At this year's GA, our denomination failed to address all forms of partiality: we made a loud statement against ethno-centrism and kinism, and rightly condemned belief in racial superiority. While that was good, we did not address and condemn the much more prevailing and widely accepted forms of partiality such as affinity groups, and segregated "safe spaces" for minorities. In other words, we did not condemn all forms of partiality (James 2:1).

Isn't it ironic - that in the name of "Racial Reconciliation" and ridding ourselves of the sinful segregation that occurred last century - in the name of diversity - we have practiced and condoned segregation and partiality! We condemned one kind of partiality and justified another!

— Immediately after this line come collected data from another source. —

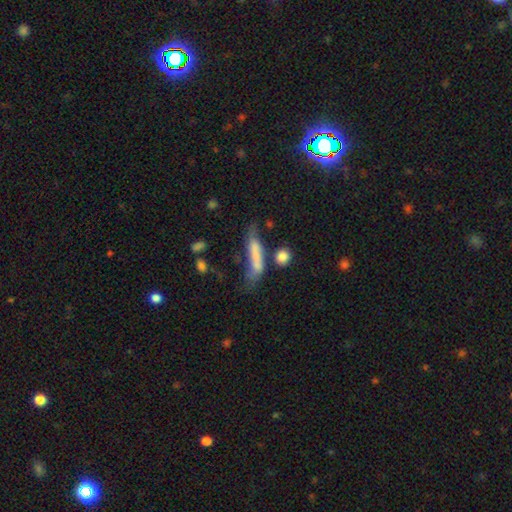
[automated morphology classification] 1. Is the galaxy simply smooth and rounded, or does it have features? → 61% smooth, 29% featured or disk, 10% star or artifact.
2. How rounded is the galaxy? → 70% cigar-shaped, 25% in between, 5% round.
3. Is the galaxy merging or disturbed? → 32% none, 24% major disturbance, 23% minor disturbance, 20% merger.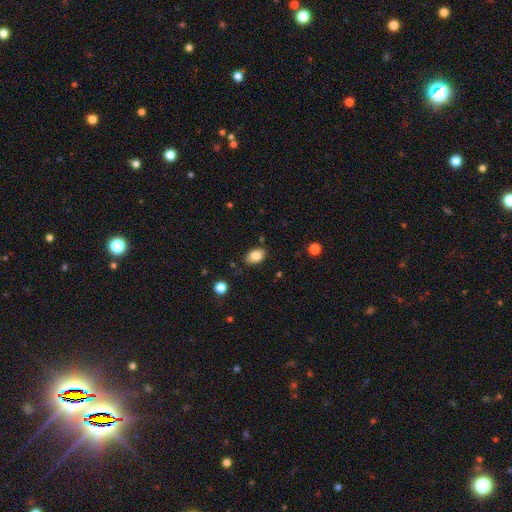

For this reason, in my opinion, the most important speech at General Assembly, was by Rev. John Orlando, whom I have the pleasure of serving with at Olive Street Presbyterian Church. When we were asked to vote on adopting a statement made by the ARP and RPCNA "in condemning without distinction any theological or political teaching which posits a superiority of race or ethnic identity born of immutable human characteristics, and does call to repentance any who promote or associate themselves with such teaching, either by commission or omission;" Rev. Orlando said the following in his speech:

"I stand against this well intended statement not because I disagree with it, but because it doesn't go far enough. It rightly addresses a toxic yet very small and vocal group, what some refer to as the woke right. They are also called Kinists, and are associated with so called Christian Nationalism. My problem with the well intentioned statement is that it ignores the toxic philosophy from the woke left that has had far more devastating effect both in the culture and our churches; that is, CRT and views that arise from that on "race" and ethnicity. These [views] assume and impute victimhood, or the sin of partiality, simply based on the color of a person's skin or ethnic origin. They view everything through the lens of skin color and ethnicity and form moral judgments of others based on those things, and they promote segregated groups on the bases of skin color and ethnicity within the church itself. That is just as toxic as the Kinist view. In fact, it IS kinism: we just use the sanitized phrase "affinity groups." While it may not be the intention of those who support such things, these groups are promoting racialization/ethno-centrism, partiality, and segregation, and have no place in society, much less the church of Jesus Christ. There ought to be a statement that encompasses all those toxic views as well.

For example:

"The 52d General Assembly of the PCA does on this solemn day condemn without distinction any theological, social, or political teaching which posits any superiority, partiality, or segregation based on skin color or ethnicity and calls to repentance any who would promote or associate themselves with such teaching, either by commission or omission.' Obviously we cant do that now, but I humbly ask you to consider not approving the recommended statement so that we can craft a fuller statement that is very much needed."

Our prayer is that the Lord will have mercy on our denomination (and others) and embolden us to stand against all forms of partiality, for the glory of Christ.